- Mazur lecturing on non-equilibrium thermodynamics in Trondheim, 1967
- Born: 11 December 1922 Vienna, Austria
- Died: 15 August 2001 (aged 78) Lausanne, Switzerland
- Education: University of Utrecht
- Known for: non-equilibrium thermodynamics
- Scientific career
- Fields: Physicist
- Workplaces: University of Leiden
- Doctoral advisor: Sybren de Groot

= Peter Mazur =

Dutch physicist (1922–2001)

Peter Mazur (born Vienna, Austria, 11 December 1922; died Lausanne, Switzerland, 15 August 2001) was an Austrian-born, Dutch physicist and one of the founders of the field of non-equilibrium thermodynamics. He is the father of Harvard University physics professor Eric Mazur.

==Family==
Peter Mazur was born on 11 December 1922 in Vienna, Austria. His father, Karl Georg Mazur, a businessman, and mother, Anna Zula Lecker, frequently moved during Mazur's youth. In 1931 the family left for Berlin, where Mazur attended the Französisches Gymnasium. Two years later the family left Germany to escape the growing threat of National Socialism. After spending one year in Switzerland they moved to Paris where Mazur attended the Lycée Janson de Sailly. In 1939 Mazur moved to The Hague in the Netherlands, but in 1940 the occupying Nazis no longer permitted Jews to live near the seacoast and the family moved to Zeist. In 1942 Mazur and his family went into hiding and he spent three years on various farms in the Dutch countryside. One month after the liberation of the Netherlands at the end of World War II, Mazur was reunited with his parents.

==Education==
After the end of the war, Mazur studied Chemistry at the University of Utrecht in the Netherlands. In 1951, Mazur obtained his doctorate under the direction of Sybren de Groot with a thesis entitled, "Thermodynamics of Transport Phenomena in Liquid Helium-2". The results were in good agreement with experiments done at the Kamerlingh Onnes Laboratory in Leiden, the Netherlands.

==Career==
After a period as a postdoctoral fellow at the University of Maryland, College Park in 1953, Mazur became an associate professor at Leiden University in 1954. In 1955, he and de Groot, who had also moved to Leiden, founded the Lorentz Institute for Theoretical Physics at Leiden University. In 1961, Mazur became a full professor, and when de Groot left in 1963, he became director of the institute.
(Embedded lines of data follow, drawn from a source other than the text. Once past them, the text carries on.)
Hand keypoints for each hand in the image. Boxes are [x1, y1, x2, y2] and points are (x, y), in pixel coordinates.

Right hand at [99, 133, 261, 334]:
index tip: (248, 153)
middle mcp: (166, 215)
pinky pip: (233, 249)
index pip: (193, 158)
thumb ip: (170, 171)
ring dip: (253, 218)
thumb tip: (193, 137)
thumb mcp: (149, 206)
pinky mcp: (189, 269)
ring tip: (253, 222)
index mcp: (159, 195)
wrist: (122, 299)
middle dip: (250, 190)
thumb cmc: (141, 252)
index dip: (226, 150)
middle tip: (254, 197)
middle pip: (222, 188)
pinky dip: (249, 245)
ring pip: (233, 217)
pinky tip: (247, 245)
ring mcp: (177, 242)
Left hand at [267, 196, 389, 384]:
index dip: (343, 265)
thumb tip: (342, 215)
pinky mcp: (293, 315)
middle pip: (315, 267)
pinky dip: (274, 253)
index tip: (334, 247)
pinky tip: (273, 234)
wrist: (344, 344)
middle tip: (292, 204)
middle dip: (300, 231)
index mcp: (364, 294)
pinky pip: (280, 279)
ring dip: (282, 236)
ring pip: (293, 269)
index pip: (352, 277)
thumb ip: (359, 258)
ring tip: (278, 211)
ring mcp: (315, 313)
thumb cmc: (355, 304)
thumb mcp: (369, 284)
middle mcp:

He filled this position in his own distinctive way for 25 years until he became emeritus in 1988. Under the direction of de Groot and Mazur, the institute grew substantially and eventually established the Lorentz Chair, a prestigious special professorship.

Mazur served on the boards of the International Union of Pure and Applied Physics (1966–84) and the Dutch Foundation for Fundamental Research of Matter (1970–85). In 1987, Queen Beatrix made Mazur a Knight of the Order of the Netherlands Lion.

In 1970 Mazur became a member of the Royal Netherlands Academy of Arts and Sciences.

== Work ==
In his first years at Leiden University, Mazur studied the classical and quantum molecular foundations of non-equilibrium thermodynamics. Significant results included the derivation of the Langevin equation with Irwin Oppenheim and the classic paper on harmonic oscillator systems by George Ford, Mark Kac, and Mazur, which was published in the Journal of Mathematical Physics (in 1965). Mazur's work in the 1950s and 1960s culminated in the publication of Nonequilibrium Thermodynamics (North Holland and Interscience, 1962), written by de Groot and Mazur. This book, translated into several languages, became a classic in the field and was later republished as a series of classic monographs.

Mazur's work in subsequent years addressed a variety of problems in statistical mechanics. He had a good nose for problems ripe to be investigated. To describe diffusion of large particles in fluids, he introduced, together with Dick Bedeaux, the concept of induced forces in 1974. This concept was used to derive generalizations of Faxén's theorem and to develop a theory for the viscosity of a suspension. In 1976, Mazur, with Bedeaux and Alfonso Albano, gave the first systematic formulation of nonequilibrium thermodynamics for surfaces. This formulation opened a new field, which is still in active development. And Mazur, Wim van Saarloos, and Carlo Beenakker developed an algebraic method around 1982 to successfully describe hydrodynamic interactions between arbitrary numbers of particles using induced forces. This was a breakthrough in the field.

After retiring in 1988, Mazur remained active. In 1991, he derived, with Bedeaux, the Langevin equation for a Brownian particle using only causality and time reversal invariance. From 1994 to 2000, Mazur, together with J. Miguel Rubi, used the method of internal degrees of freedom to describe fluctuations in the context of nonequilibrium thermodynamics. In 2001, he and Bedeaux developed nonequilibrium thermodynamics for quantum systems.